▸ **Requirement**
Rewrite the data with "rivenditore" switched to "distributore" wherever it occurs, leaving every other word as it stands.

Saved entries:
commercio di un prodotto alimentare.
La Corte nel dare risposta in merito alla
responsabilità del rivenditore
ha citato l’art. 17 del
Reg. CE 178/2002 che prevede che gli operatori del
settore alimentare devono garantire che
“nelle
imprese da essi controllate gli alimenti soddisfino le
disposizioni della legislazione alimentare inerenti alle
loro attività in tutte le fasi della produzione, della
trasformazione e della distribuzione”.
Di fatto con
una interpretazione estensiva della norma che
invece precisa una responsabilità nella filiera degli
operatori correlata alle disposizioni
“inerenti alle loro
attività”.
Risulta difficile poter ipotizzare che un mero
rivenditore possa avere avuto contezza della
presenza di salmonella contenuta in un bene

▸ **Solution to this task**
commercio di un prodotto alimentare.
La Corte nel dare risposta in merito alla
responsabilità del distributore
ha citato l’art. 17 del
Reg. CE 178/2002 che prevede che gli operatori del
settore alimentare devono garantire che
“nelle
imprese da essi controllate gli alimenti soddisfino le
disposizioni della legislazione alimentare inerenti alle
loro attività in tutte le fasi della produzione, della
trasformazione e della distribuzione”.
Di fatto con
una interpretazione estensiva della norma che
invece precisa una responsabilità nella filiera degli
operatori correlata alle disposizioni
“inerenti alle loro
attività”.
Risulta difficile poter ipotizzare che un mero
distributore possa avere avuto contezza della
presenza di salmonella contenuta in un bene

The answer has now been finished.